Symptoms
I’ve run the script collectPerformanceData.sh and shared the data with CloudBees Support. What is this and how does it help us understand what’s causing my controller’s CPU to spike?
Diagnosis/Treatment
The script collectPerformanceData.sh uses seven common tools top, vmstat, netstat, nfsstat, nfsiostat, iostat,
and jstack
to capture diagnostic information.
Run with the default values of a 60 second duration and an interval of 5 seconds, each tool will be invoked 12 times evenly spread over one minute. Simply taking one data point would not provide a complete picture of what’s causing the CPU to spike. Increasing the duration of the test to 5 minutes or more is often desirable.
If you were to extract the bundle which you share with CloudBees Support, there is a directory for the output of each tool.
But how exactly can you use this?
One example of how this data can be correlated to gain a better understanding of what is causing high CPU values is with top
and jstack
.
First, let’s investigate the topOutput folder. Each file in this folder captures the output of running the top command. The %CPU value is the ninth column in each file.
PID USER PR NI VIRT RES SHR S %CPU %MEM TIME+ COMMAND 4323 jenkins+ 20 0 17.9g 15g 17m S 335.3 64.0 36:35.87 /etc/alternatives/java -D...
Let’s find when the controller’s CPU peaked during our test. To do this, we must filter out all other processes
so we can compare the Jenkins java process over the course of our test. We know the process id as we used
this when we invoked the script. Combining the process id and the process owner (typically jenkins), we
can use grep
to see only the processes we are interested in:
grep -H "4323 jenkins" *.txt
Or to make comparison easier to do, we can remove the arguments to the java command.

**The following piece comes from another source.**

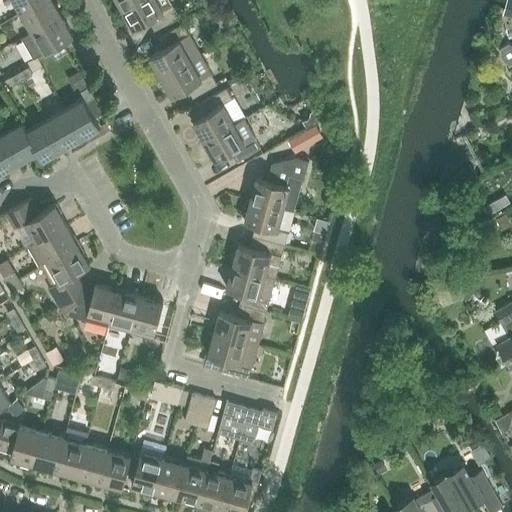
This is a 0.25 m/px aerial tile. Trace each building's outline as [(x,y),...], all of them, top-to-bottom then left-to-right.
[(13,0),(21,12),(41,0),(13,0)] [(32,32),(62,15),(53,0),(41,0),(21,12),(32,32)] [(117,0),(123,9),(137,0),(117,0)] [(179,16),(169,0),(137,0),(123,9),(134,28),(149,20),(154,30),(179,16)] [(62,15),(32,32),(22,38),(34,59),(74,36),(62,15)] [(164,48),(150,56),(161,76),(200,54),(183,24),(158,37),(164,48)] [(511,44),(505,48),(502,54),(505,60),(511,65),(511,64),(511,44)] [(200,54),(161,76),(172,96),(187,87),(193,98),(217,84),(200,54)] [(17,73),(21,81),(32,75),(27,67),(17,73)] [(21,81),(17,73),(9,78),(11,81),(13,85),(21,81)] [(64,108),(81,138),(100,127),(86,102),(95,97),(89,87),(79,92),(82,98),(64,108)] [(204,140),(244,118),(227,88),(202,101),(208,112),(193,120),(204,140)] [(81,138),(64,108),(45,119),(62,148),(81,138)] [(307,119),(303,121),(308,129),(320,122),(314,111),(311,113),(310,117),(307,119)] [(244,118),(204,140),(216,160),(230,151),(236,162),(261,148),(244,118)] [(38,151),(42,160),(62,148),(45,119),(27,129),(26,129),(38,151)] [(26,129),(27,129),(22,121),(3,132),(20,161),(38,151),(26,129)] [(305,131),(291,139),(296,147),(309,139),(305,132),(305,131)] [(0,133),(0,170),(1,172),(20,161),(3,132),(0,133)] [(325,138),(320,143),(325,147),(330,143),(325,138)] [(303,177),(304,177),(308,160),(296,157),(273,163),(269,180),(256,177),(250,199),(283,208),(294,211),(303,177)] [(468,164),(457,170),(464,183),(475,176),(468,164)] [(505,197),(488,207),(493,216),(510,207),(505,197)] [(25,222),(37,241),(67,224),(55,203),(40,212),(31,198),(6,212),(15,227),(25,222)] [(261,225),(258,237),(285,244),(288,232),(277,229),(283,208),(250,199),(244,221),(261,225)] [(506,213),(496,219),(501,229),(511,224),(506,213)] [(318,218),(315,230),(325,233),(329,221),(318,218)] [(67,224),(37,241),(28,246),(39,266),(41,265),(78,244),(67,224)] [(285,244),(258,237),(254,248),(238,244),(232,266),(276,277),(285,244)] [(82,284),(76,273),(90,264),(78,244),(41,265),(53,285),(49,287),(63,311),(82,284)] [(266,311),(276,277),(232,266),(226,287),(243,292),(239,303),(266,311)] [(3,276),(7,284),(19,277),(15,270),(3,276)] [(19,277),(7,284),(12,292),(23,285),(19,277)] [(477,280),(463,283),(465,297),(480,294),(477,280)] [(82,284),(63,311),(64,313),(108,325),(118,289),(95,283),(94,287),(82,284)] [(130,331),(140,295),(118,289),(108,325),(130,331)] [(130,331),(154,338),(154,337),(165,340),(174,307),(163,304),(163,301),(140,295),(130,331)] [(509,362),(511,360),(511,301),(497,310),(510,334),(497,342),(509,362)] [(214,332),(257,344),(266,311),(239,303),(236,315),(220,310),(214,332)] [(13,321),(20,317),(14,308),(7,312),(13,321)] [(481,309),(471,315),(476,323),(485,317),(481,309)] [(20,317),(13,321),(18,331),(25,327),(20,317)] [(257,344),(214,332),(208,354),(224,359),(221,371),(248,378),(257,344)] [(34,358),(41,354),(36,345),(28,349),(34,358)] [(56,346),(46,351),(53,364),(63,359),(56,346)] [(41,354),(34,358),(39,368),(46,364),(41,354)] [(58,371),(56,379),(68,382),(70,374),(58,371)] [(102,386),(104,378),(92,375),(90,383),(102,386)] [(56,379),(48,377),(47,379),(45,389),(53,391),(56,379)] [(43,378),(24,393),(51,400),(53,391),(45,389),(47,379),(43,378)] [(104,378),(102,386),(114,389),(116,381),(104,378)] [(167,384),(155,380),(150,396),(163,399),(167,384)] [(0,382),(0,404),(9,399),(0,382)] [(149,392),(137,388),(135,396),(146,400),(149,392)] [(183,390),(179,403),(185,404),(189,391),(183,390)] [(196,424),(204,395),(193,392),(185,421),(196,424)] [(204,395),(196,424),(208,427),(212,413),(216,398),(204,395)] [(9,399),(0,404),(0,412),(11,403),(9,399)] [(16,400),(8,407),(15,416),(24,409),(16,400)] [(241,436),(249,407),(227,401),(219,430),(241,436)] [(497,406),(488,411),(493,418),(501,413),(497,406)] [(249,407),(241,436),(253,440),(257,427),(272,432),(278,411),(267,408),(266,408),(262,411),(249,407)] [(208,427),(208,429),(215,431),(219,414),(212,413),(208,427)] [(508,413),(495,420),(502,432),(508,429),(511,419),(508,413)] [(10,457),(33,463),(42,430),(3,419),(0,429),(0,447),(12,451),(10,457)] [(67,427),(64,436),(55,469),(77,475),(86,442),(89,433),(67,427)] [(55,469),(64,436),(42,430),(33,463),(55,469)] [(86,442),(77,475),(99,481),(108,448),(86,442)] [(481,443),(474,447),(482,462),(489,458),(481,443)] [(108,448),(99,481),(122,487),(127,470),(131,454),(108,448)] [(131,454),(127,470),(135,472),(141,450),(133,448),(131,454)] [(185,462),(186,462),(177,496),(199,502),(210,461),(213,451),(204,448),(201,459),(187,455),(185,462)] [(155,490),(164,456),(141,450),(135,472),(132,484),(155,490)] [(177,496),(186,462),(185,462),(164,456),(155,490),(177,496)] [(382,459),(374,463),(379,472),(386,468),(382,459)] [(219,464),(210,461),(199,502),(221,508),(230,474),(217,471),(219,464)] [(449,511),(459,511),(471,506),(469,504),(482,496),(491,511),(503,504),(482,468),(470,474),(463,462),(431,480),(435,488),(438,493),(439,493),(449,511)] [(230,474),(221,508),(235,511),(244,511),(251,488),(256,490),(260,474),(252,472),(249,479),(230,474)] [(449,511),(439,493),(438,493),(435,488),(416,499),(414,495),(394,506),(397,511),(449,511)]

grep "4323 jenkins" *.txt | sed -e 's/java .*//' topOutput.20180925112257.txt: 4323 jenkins+ 20 0 17.9g 15g 17m S 98.4 64.0 36:33.79 /etc/alternatives/ topOutput.20180925112318.txt: 4323 jenkins+ 20 0 17.9g 15g 17m S 240.5 64.0 36:34.31 /etc/alternatives/ topOutput.20180925112339.txt: 4323 jenkins+ 20 0 17.9g 15g 17m S 96.5 64.0 36:34.84 /etc/alternatives/ topOutput.20180925112359.txt: 4323 jenkins+ 20 0 17.9g 15g 17m S 335.3 64.0 36:35.35 /etc/alternatives/ topOutput.20180925112420.txt: 4323 jenkins+ 20 0 17.9g 15g 17m S 110.4 64.0 36:35.87 /etc/alternatives/
Taking the above output as an example, we see the %CPU spiked to it’s highest point with the collection timestamped at 20180925112359. So what was happening at that time?
The next step is to look at the threads running at that time. Inside the topdashHOutput folder, open the corresponding topdashHOutput file which has the same timestamp in its name. The naming convention is "topdashHOutput.PID.timestamp.txt". In our example, this is topdashHOutput.4323.20180925112359.txt. The topdashHOutput files list the java process’s threads ordered by the highest CPU usage.
PID USER PR NI VIRT RES SHR S %CPU %MEM TIME+ COMMAND 20379 jenkins+ 20 0 17.9g 15g 17m R 89.2 64.0 248:38.86 java
At this point, we can correlate the thread with PID 20379 to the data collected from jstack. Open the file jstack.4323.20180925112359.txt located in the jstack folder.
To make this correlation, we need to convert the PID value 20379 to hex. We can use printf "%x\n" 20379
to do this, which gives us 4f98. We then prepend '0x' so that we have 0x4f98. Now we use grep
to find the
thread who’s 'nid' value is 0x4f98 in the jstack file.
"Gang worker#0 (Parallel GC Threads)" os_prio=0 tid=0x00007f2558caa800 nid=0x4f98 runnable
So, in this example, we see that the CPU was spiking due to garbage collection! And that’s how easy it is to get a quick insight into what was contributing to high CPU levels.